● Exercise aim
Find the lines in the listing below that include the word "moderate", and report how many there are, with nothing more.

● Material supplied
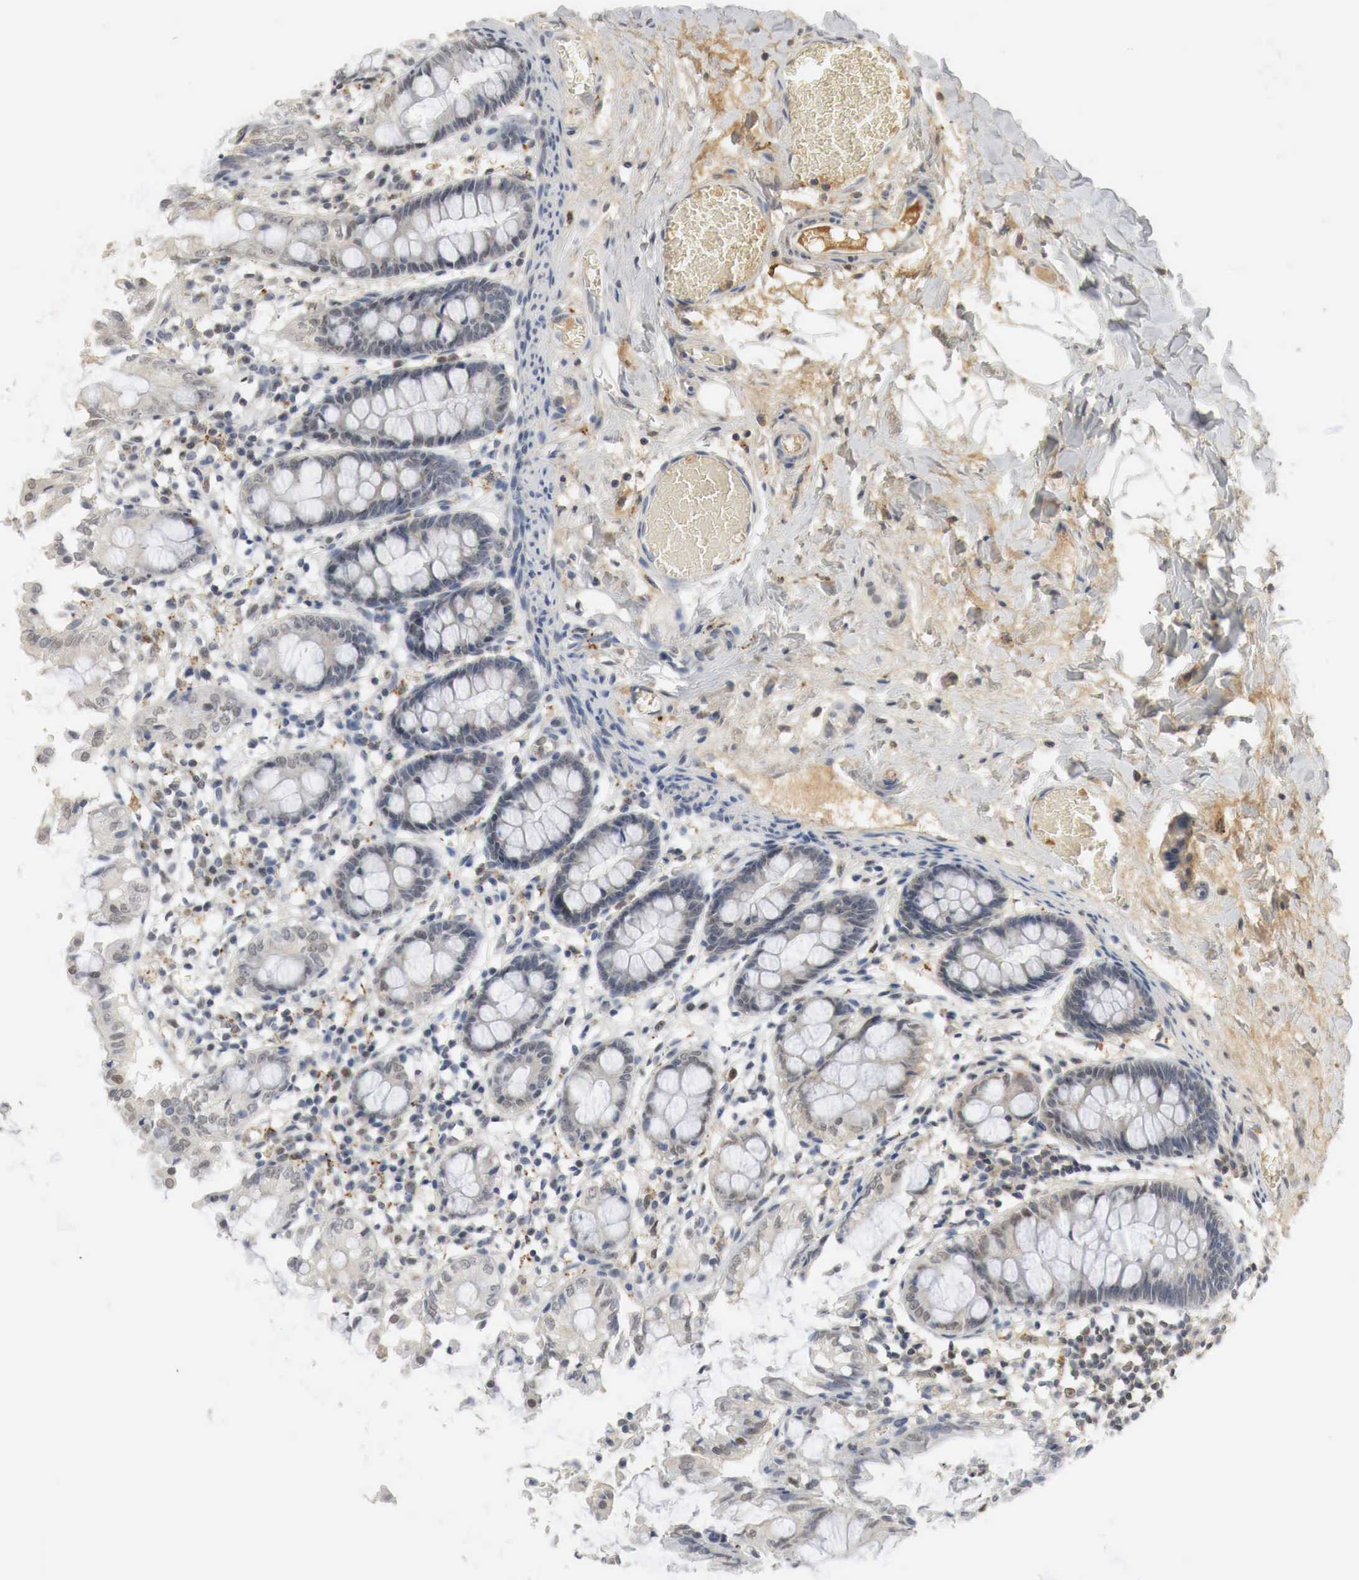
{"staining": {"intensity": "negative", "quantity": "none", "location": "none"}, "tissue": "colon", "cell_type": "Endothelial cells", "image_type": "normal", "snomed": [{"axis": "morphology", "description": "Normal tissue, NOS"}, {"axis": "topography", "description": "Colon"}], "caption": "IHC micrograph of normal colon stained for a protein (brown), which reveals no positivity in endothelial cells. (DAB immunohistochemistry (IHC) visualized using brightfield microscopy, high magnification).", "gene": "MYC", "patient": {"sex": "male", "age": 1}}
--
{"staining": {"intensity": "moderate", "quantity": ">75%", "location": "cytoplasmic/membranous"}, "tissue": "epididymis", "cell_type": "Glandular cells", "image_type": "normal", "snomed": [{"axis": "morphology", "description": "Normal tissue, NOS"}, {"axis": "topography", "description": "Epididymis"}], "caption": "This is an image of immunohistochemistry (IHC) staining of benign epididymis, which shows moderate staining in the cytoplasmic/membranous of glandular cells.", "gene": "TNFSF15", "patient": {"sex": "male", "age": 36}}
...
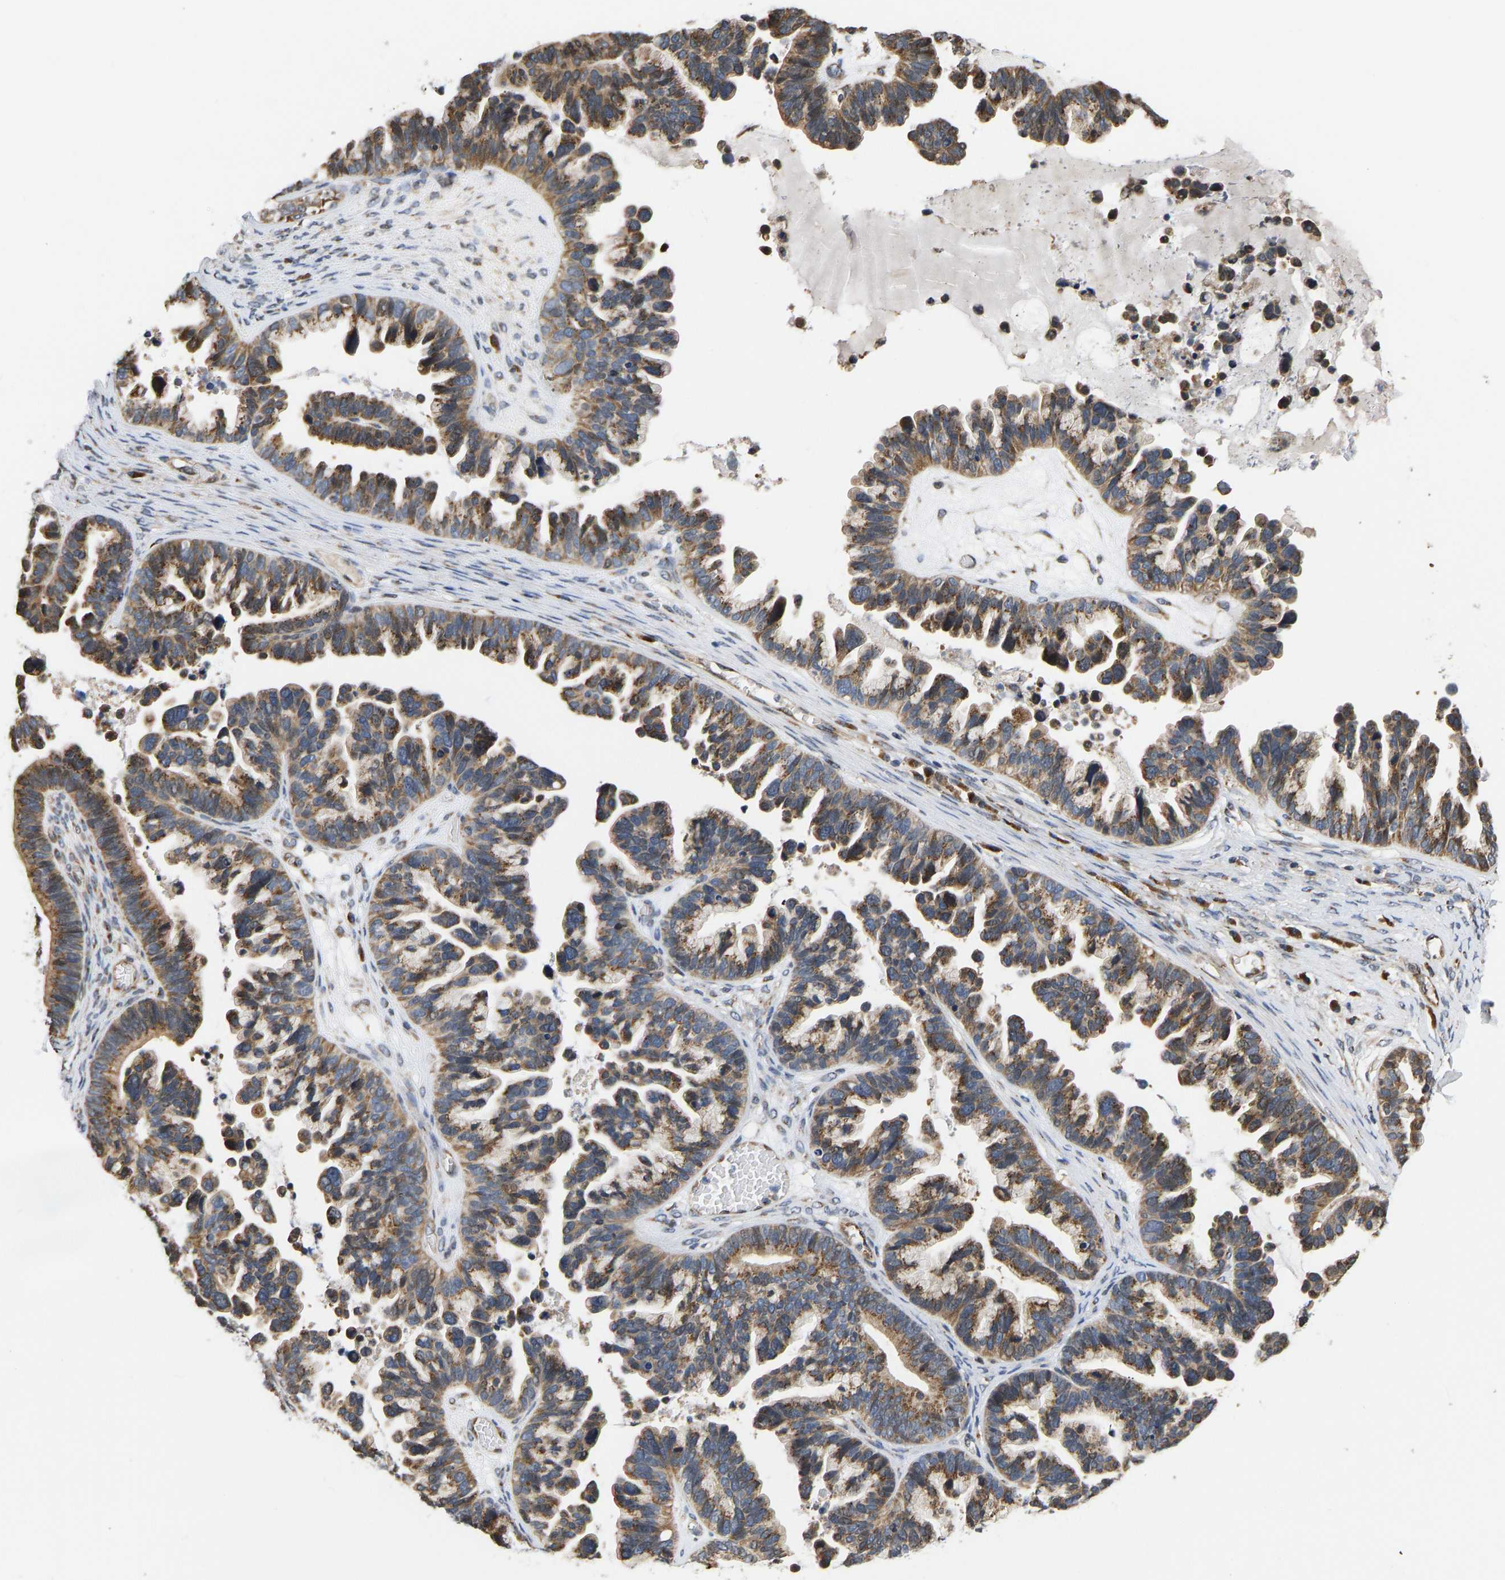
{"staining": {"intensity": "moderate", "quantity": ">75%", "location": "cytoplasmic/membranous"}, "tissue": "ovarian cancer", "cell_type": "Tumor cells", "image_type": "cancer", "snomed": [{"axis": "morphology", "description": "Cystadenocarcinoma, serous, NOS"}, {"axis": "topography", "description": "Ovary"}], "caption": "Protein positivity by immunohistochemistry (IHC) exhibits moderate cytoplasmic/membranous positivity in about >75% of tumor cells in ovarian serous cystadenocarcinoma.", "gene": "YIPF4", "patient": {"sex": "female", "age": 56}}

● Your solution
2